Output the stretch from the first line of the records through the line containing "covered entities, are also obligated to" as a numbered list, with blank lines left out and both of those lines included.
Extracted records section start
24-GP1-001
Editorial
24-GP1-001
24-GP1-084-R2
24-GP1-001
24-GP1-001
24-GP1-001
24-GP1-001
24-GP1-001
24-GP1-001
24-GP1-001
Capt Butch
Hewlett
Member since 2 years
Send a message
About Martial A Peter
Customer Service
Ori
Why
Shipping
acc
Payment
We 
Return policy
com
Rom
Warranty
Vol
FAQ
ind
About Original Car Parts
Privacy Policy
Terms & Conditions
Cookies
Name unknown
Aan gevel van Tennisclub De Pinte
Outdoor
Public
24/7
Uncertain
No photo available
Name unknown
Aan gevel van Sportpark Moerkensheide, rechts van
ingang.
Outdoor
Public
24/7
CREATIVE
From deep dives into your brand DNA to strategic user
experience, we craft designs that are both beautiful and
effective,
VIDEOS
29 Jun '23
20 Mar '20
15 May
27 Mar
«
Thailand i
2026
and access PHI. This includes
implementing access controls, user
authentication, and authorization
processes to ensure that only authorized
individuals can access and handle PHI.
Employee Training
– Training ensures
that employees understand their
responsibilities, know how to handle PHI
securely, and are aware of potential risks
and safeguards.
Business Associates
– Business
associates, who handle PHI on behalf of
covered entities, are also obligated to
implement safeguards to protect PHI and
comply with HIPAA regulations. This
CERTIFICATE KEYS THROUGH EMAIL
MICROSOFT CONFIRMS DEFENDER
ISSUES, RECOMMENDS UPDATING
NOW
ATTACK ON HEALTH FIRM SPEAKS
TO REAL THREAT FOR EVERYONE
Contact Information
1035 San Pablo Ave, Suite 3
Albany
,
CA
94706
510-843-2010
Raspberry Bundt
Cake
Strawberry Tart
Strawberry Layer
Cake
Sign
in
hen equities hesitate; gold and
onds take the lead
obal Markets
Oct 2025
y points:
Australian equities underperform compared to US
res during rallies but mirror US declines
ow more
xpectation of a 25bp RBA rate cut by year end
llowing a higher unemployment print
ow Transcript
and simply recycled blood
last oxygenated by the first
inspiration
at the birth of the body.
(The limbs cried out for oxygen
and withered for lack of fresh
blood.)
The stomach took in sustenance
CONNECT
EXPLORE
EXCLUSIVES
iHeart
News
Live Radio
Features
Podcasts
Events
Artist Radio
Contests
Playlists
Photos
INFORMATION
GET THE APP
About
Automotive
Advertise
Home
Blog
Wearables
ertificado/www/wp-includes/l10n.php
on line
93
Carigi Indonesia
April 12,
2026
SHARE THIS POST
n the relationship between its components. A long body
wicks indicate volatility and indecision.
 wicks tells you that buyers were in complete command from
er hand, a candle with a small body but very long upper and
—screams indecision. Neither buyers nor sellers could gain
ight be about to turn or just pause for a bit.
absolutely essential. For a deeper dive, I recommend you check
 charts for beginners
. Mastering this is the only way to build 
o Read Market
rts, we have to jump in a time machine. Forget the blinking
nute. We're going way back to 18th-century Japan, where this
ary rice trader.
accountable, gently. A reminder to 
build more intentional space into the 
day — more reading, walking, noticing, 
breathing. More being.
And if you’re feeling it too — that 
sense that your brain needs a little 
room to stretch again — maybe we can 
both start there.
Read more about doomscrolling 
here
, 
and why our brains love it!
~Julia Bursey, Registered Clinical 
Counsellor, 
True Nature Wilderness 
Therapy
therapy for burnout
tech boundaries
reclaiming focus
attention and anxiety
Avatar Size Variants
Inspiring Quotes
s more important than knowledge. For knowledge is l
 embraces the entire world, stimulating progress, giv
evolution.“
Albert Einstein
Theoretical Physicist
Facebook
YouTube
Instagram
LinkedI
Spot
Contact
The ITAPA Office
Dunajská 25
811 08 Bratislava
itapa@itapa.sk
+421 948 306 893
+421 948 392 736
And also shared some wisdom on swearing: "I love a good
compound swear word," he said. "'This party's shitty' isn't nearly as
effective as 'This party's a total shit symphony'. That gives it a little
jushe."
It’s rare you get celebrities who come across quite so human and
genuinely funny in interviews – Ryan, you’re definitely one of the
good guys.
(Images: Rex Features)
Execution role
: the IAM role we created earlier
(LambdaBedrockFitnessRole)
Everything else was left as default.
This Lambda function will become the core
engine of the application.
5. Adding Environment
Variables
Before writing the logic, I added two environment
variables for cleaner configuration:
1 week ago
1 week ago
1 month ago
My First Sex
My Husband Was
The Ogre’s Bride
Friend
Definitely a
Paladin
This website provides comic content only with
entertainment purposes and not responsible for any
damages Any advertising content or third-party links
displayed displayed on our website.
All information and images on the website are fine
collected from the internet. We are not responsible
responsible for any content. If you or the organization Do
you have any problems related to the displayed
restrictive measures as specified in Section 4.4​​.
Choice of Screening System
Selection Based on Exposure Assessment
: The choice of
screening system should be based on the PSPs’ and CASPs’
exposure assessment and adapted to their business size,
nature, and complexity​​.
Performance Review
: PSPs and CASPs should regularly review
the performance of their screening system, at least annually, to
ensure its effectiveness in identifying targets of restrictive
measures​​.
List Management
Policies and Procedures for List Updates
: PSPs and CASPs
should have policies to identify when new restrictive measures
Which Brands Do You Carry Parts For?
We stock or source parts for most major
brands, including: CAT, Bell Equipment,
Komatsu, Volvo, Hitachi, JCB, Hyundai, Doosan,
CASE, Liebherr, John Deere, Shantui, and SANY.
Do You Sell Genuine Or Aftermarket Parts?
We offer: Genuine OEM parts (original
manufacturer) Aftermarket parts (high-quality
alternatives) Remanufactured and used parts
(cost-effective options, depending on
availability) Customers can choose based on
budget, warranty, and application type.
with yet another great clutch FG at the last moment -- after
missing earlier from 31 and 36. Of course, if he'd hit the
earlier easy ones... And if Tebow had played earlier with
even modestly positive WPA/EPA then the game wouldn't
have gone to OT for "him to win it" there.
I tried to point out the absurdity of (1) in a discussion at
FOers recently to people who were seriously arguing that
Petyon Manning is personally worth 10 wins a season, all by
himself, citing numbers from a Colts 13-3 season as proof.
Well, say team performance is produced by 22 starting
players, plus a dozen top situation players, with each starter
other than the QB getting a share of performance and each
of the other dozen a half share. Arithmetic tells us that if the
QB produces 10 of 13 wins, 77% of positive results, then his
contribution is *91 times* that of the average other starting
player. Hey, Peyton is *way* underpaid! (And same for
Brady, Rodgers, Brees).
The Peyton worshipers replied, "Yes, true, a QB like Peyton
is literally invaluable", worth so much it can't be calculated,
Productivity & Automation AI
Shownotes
Extracted records section end
Solution for this task →
1. 24-GP1-001
2. Editorial
3. 24-GP1-001
4. 24-GP1-084-R2
5. 24-GP1-001
6. 24-GP1-001
7. 24-GP1-001
8. 24-GP1-001
9. 24-GP1-001
10. 24-GP1-001
11. 24-GP1-001
12. Capt Butch
13. Hewlett
14. Member since 2 years
15. Send a message
16. About Martial A Peter
17. Customer Service
18. Ori
19. Why
20. Shipping
21. acc
22. Payment
23. We 
24. Return policy
25. com
26. Rom
27. Warranty
28. Vol
29. FAQ
30. ind
31. About Original Car Parts
32. Privacy Policy
33. Terms & Conditions
34. Cookies
35. Name unknown
36. Aan gevel van Tennisclub De Pinte
37. Outdoor
38. Public
39. 24/7
40. Uncertain
41. No photo available
42. Name unknown
43. Aan gevel van Sportpark Moerkensheide, rechts van
44. ingang.
45. Outdoor
46. Public
47. 24/7
48. CREATIVE
49. From deep dives into your brand DNA to strategic user
50. experience, we craft designs that are both beautiful and
51. effective,
52. VIDEOS
53. 29 Jun '23
54. 20 Mar '20
55. 15 May
56. 27 Mar
57. «
58. Thailand i
59. 2026
60. and access PHI. This includes
61. implementing access controls, user
62. authentication, and authorization
63. processes to ensure that only authorized
64. individuals can access and handle PHI.
65. Employee Training
66. – Training ensures
67. that employees understand their
68. responsibilities, know how to handle PHI
69. securely, and are aware of potential risks
70. and safeguards.
71. Business Associates
72. – Business
73. associates, who handle PHI on behalf of
74. covered entities, are also obligated to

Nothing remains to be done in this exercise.